WASHINGTON — SpaceX’s seventh Starship/Super Heavy test flight ended prematurely Jan. 16 when the Starship upper stage was apparently lost while ascending into space.
The vehicle lifted off from SpaceX’s Starbase test site at Boca Chica, Texas, at 5:37 p.m. Eastern. The Super Heavy booster ignited its 33 Raptor engines, sending the vehicle into clear skies.
The booster separated about two minutes and 45 seconds after liftoff and headed back towards Starbase. It returned to the launch pad where “chopstick” mechanical arms attached to the sides of the tower caught the booster seven minutes after liftoff, repeating a feat first performed on the vehicle’s fifth flight in October.

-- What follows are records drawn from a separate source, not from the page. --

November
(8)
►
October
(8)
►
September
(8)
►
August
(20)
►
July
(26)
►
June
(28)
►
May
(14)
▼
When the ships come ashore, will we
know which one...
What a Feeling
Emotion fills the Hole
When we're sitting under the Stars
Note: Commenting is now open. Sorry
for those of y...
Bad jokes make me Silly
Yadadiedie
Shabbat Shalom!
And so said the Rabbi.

While the booster returned, Starship continued to ascend. However, onscreen telemetry showed one of the six Raptor engines on Starship shut down seven minutes and 40 seconds after liftoff, followed by two more engines roughly 20 seconds later. By eight minutes and 25 seconds after liftoff only one Raptor engine was firing, according to the display, and the vehicle’s speed and altitude were no longer updating.
“We had an anomaly with that upper stage,” Dan Huot, one of the hosts of the SpaceX webcast of the launch, said minutes later. “At this point, we are assuming that the ship has been lost.” SpaceX confirmed minutes later that the vehicle had been lost. Video soon appeared on social media showing what may be debris from the vehicle burning up and falling over the Turks and Caicos.